Provides a webcam driven parallax effect simulating the feeling of looking through the screen into a fishtank, with the perspective adjustments driven by face detection from the webcam. Could be fairly easily repurposed to any three.js scene.
Very inspired by the work of Johnny Lee with the head tracking using the Wii sensor bar I hacked up a proof of concept for doing this on the web using no extra hardware and just Google MediaPipe and the 3D graphics library three.js. The result is an unholy fusion of mediapipe face detection, three.js example code and some modified mathematics originally by Mr Lee. It is definitely not production ready, largely due to typical media lifecycle problems, but does show that this is viable.
The actual core code here is amazingly short, so don't be scared.
The easiest way is to check this link to the running example.
The more accurate your settings the better the effect.
- "FOV (degrees)" - the field of vision, horizontally, of the camera in use, in degrees. Note the internal API uses radians.

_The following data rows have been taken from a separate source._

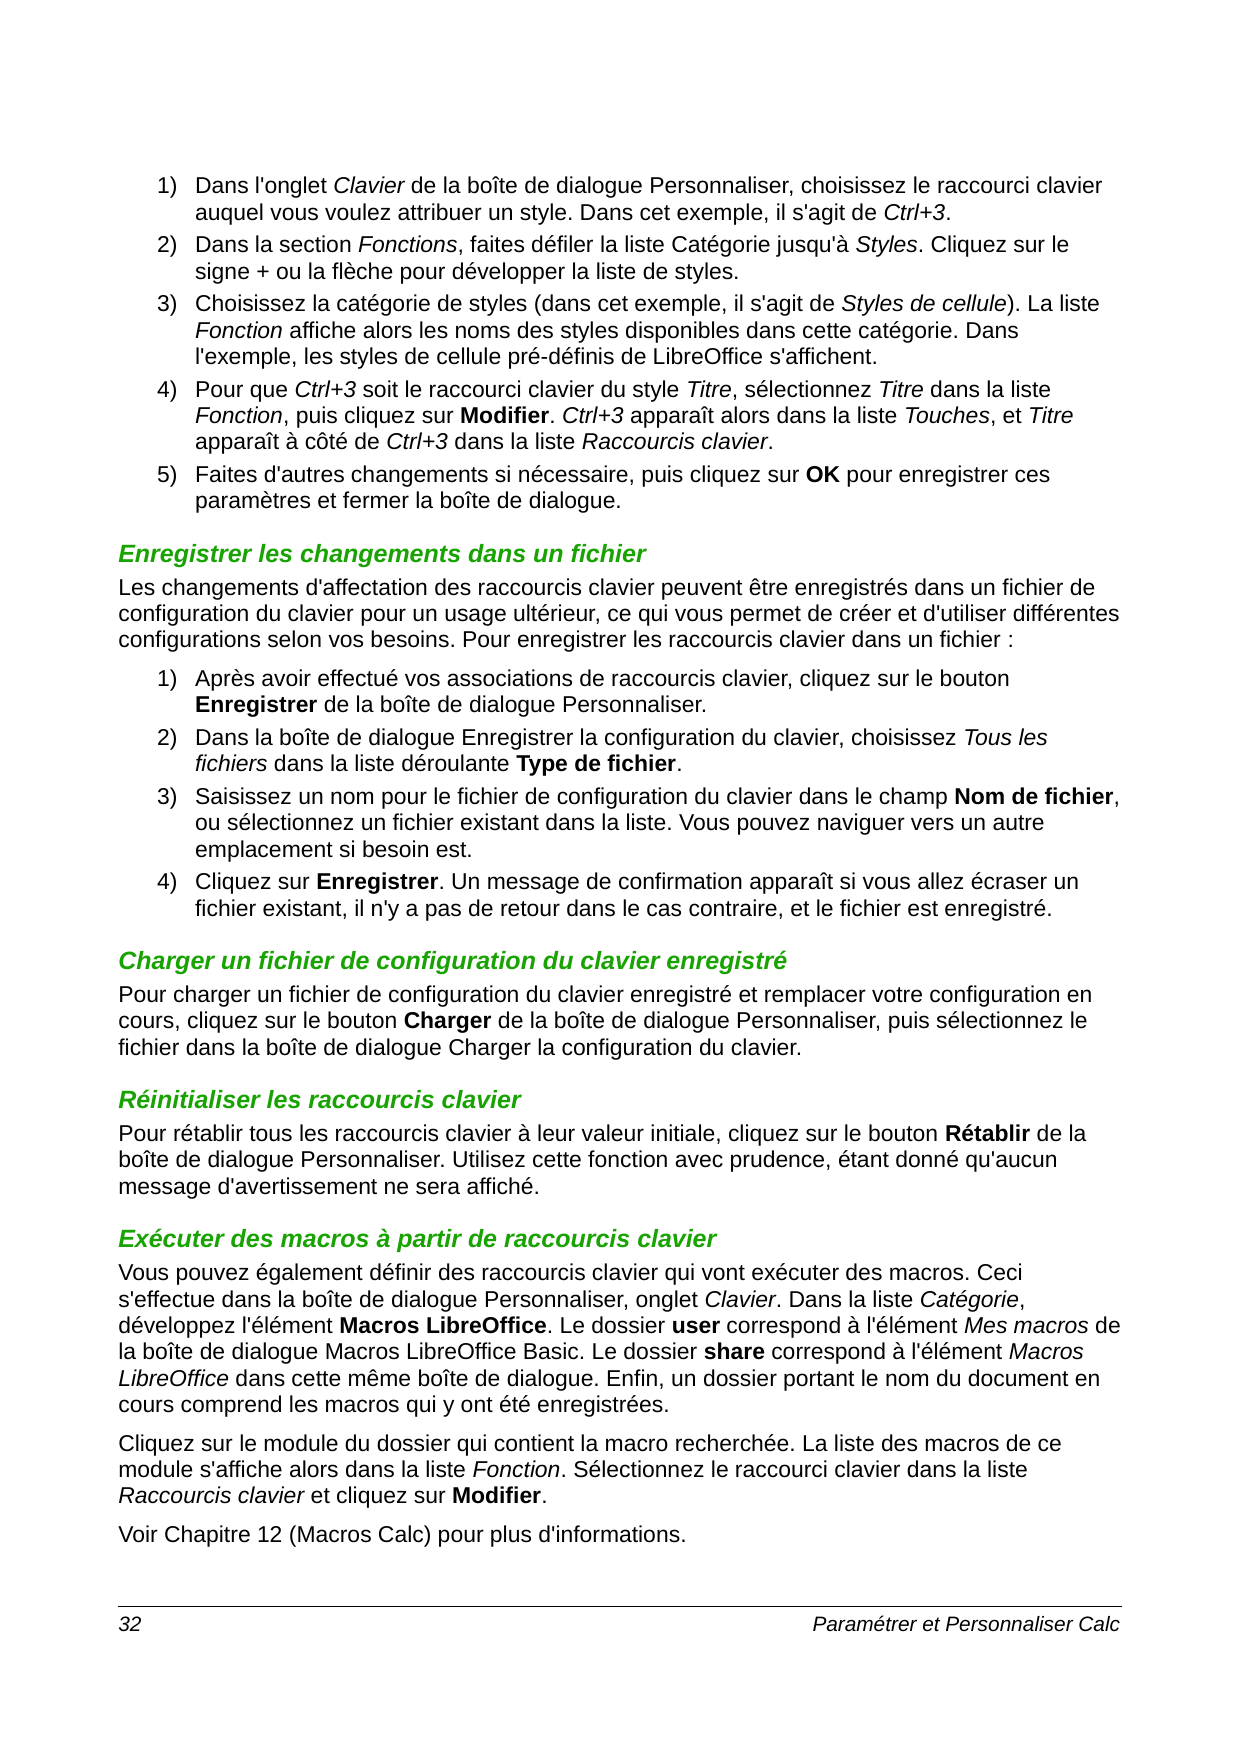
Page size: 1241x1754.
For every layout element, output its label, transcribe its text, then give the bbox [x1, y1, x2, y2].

list Choisissez la catégorie de styles (dans cet exemple, il s'agit de Styles de cellule). La liste Fonction affiche alors les noms des styles disponibles dans cette catégorie. Dans l'exemple, les styles de cellule pré-définis de LibreOffice s'affichent. [177, 290, 1122, 369]
list Cliquez sur Enregistrer. Un message de confirmation apparaît si vous allez écraser un fichier existant, il n'y a pas de retour dans le cas contraire, et le fichier est enregistré. [177, 868, 1122, 921]
text Cliquez sur le module du dossier qui contient la macro recherchée. La liste des macros de ce module s'affiche alors dans la liste Fonction. Sélectionnez le raccourci clavier dans la liste Raccourcis clavier et cliquez sur Modifier. [118, 1430, 1122, 1509]
list Faites d'autres changements si nécessaire, puis cliquez sur OK pour enregistrer ces paramètres et fermer la boîte de dialogue. [177, 461, 1122, 513]
list Pour que Ctrl+3 soit le raccourci clavier du style Titre, sélectionnez Titre dans la liste Fonction, puis cliquez sur Modifier. Ctrl+3 apparaît alors dans la liste Touches, et Titre apparaît à côté de Ctrl+3 dans la liste Raccourcis clavier. [177, 376, 1122, 454]
list Après avoir effectué vos associations de raccourcis clavier, cliquez sur le bouton Enregistrer de la boîte de dialogue Personnaliser. [177, 665, 1122, 718]
text Pour charger un fichier de configuration du clavier enregistré et remplacer votre configuration en cours, cliquez sur le bouton Charger de la boîte de dialogue Personnaliser, puis sélectionnez le fichier dans la boîte de dialogue Charger la configuration du clavier. [118, 981, 1122, 1060]
subtitle Enregistrer les changements dans un fichier [118, 538, 1122, 567]
list Dans la boîte de dialogue Enregistrer la configuration du clavier, choisissez Tous les fichiers dans la liste déroulante Type de fichier. [177, 724, 1122, 777]
list Dans la section Fonctions, faites défiler la liste Catégorie jusqu'à Styles. Cliquez sur le signe + ou la flèche pour développer la liste de styles. [177, 231, 1122, 284]
text Vous pouvez également définir des raccourcis clavier qui vont exécuter des macros. Ceci s'effectue dans la boîte de dialogue Personnaliser, onglet Clavier. Dans la liste Catégorie, développez l'élément Macros LibreOffice. Le dossier user correspond à l'élément Mes macros de la boîte de dialogue Macros LibreOffice Basic. Le dossier share correspond à l'élément Macros LibreOffice dans cette même boîte de dialogue. Enfin, un dossier portant le nom du document en cours comprend les macros qui y ont été enregistrées. [118, 1259, 1122, 1417]
subtitle Réinitialiser les raccourcis clavier [118, 1085, 1122, 1114]
list Saisissez un nom pour le fichier de configuration du clavier dans le champ Nom de fichier, ou sélectionnez un fichier existant dans la liste. Vous pouvez naviguer vers un autre emplacement si besoin est. [177, 783, 1122, 862]
text Les changements d'affectation des raccourcis clavier peuvent être enregistrés dans un fichier de configuration du clavier pour un usage ultérieur, ce qui vous permet de créer et d'utiliser différentes configurations selon vos besoins. Pour enregistrer les raccourcis clavier dans un fichier : [118, 573, 1122, 653]
text Voir Chapitre 12 (Macros Calc) pour plus d'informations. [118, 1521, 1122, 1548]
subtitle Exécuter des macros à partir de raccourcis clavier [118, 1224, 1122, 1253]
text Pour rétablir tous les raccourcis clavier à leur valeur initiale, cliquez sur le bouton Rétablir de la boîte de dialogue Personnaliser. Utilisez cette fonction avec prudence, étant donné qu'aucun message d'avertissement ne sera affiché. [118, 1120, 1122, 1199]
list Dans l'onglet Clavier de la boîte de dialogue Personnaliser, choisissez le raccourci clavier auquel vous voulez attribuer un style. Dans cet exemple, il s'agit de Ctrl+3. [177, 172, 1122, 225]
subtitle Charger un fichier de configuration du clavier enregistré [118, 946, 1122, 975]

- "Above screen" - if the camera is directly above the screen or directly below. Cameras in other locations are not supported.
- "Height (mm)" - the height of the display window in millimetres. (The width is then calculated via the aspect ratio).
- "Inter eye distance (mm)" - the distance between the eyes of the viewer. This is equivalent to the distance between the two dots in the earlier work with the Wii hardware.
- Clone this repo
npm install
npm run dev
- Open your browser to the appropriate page
- Shut your browser again, and open that same page in a new window manually. (This is because the auto refresh code of vite interacts badly with some of the initialization going on here).
- Move the window to the screen your camera is near
- Select the camera from the drop down (the other settings can be changed after starting).
- Notice the parallax effect when you move your head around. Left/right, up/down and in/out will all work. (In the example you can move behind one of the cubes).
- Break it in some unknown way. Create a bug report and move on with life.
- It's going to be a performance monster, but runs well on current Macs
- The maths is likely to have subtle bugs and precision errors.
- Cameras are either in the centre above or below the screen. No consideration for other configurations.
- Once set at the start the current camera is unalterable. Some attention to teardown and recreation of the streams and so on is required.
- Sometimes the camera gets stuck. This can be resolved either by reopening in a whole new window or pulling the frozen tab out of the browser.
- The interactions with the reloading mechanism of the dev server get old fast. Whenever you save a file it will break any current active session.
- I would want to break out the classes HeadTracker and FishtankCamera into another module which could then go on npm with clearing versioning and licensing etc. The example uses an hdr env map from three.js which is cheeky to say the least and should be changed.
- The results of the face detection are shaky. It may be possible to filter them for some applications, but that would introduce latency. It is probably better to hope for improvements in resolution and accuracy in the face detection as things like WebGPU get deployed and that becomes more reasonable. Relatedly, the range in distance from the camera is currently limited. There may be good mileage from switching to a pose detection mechanism, depending on the stability of the output of the pose inference.
- If adapting the maths for a native mobile app make sure to use native inference APIs where available as the difference is dramatic.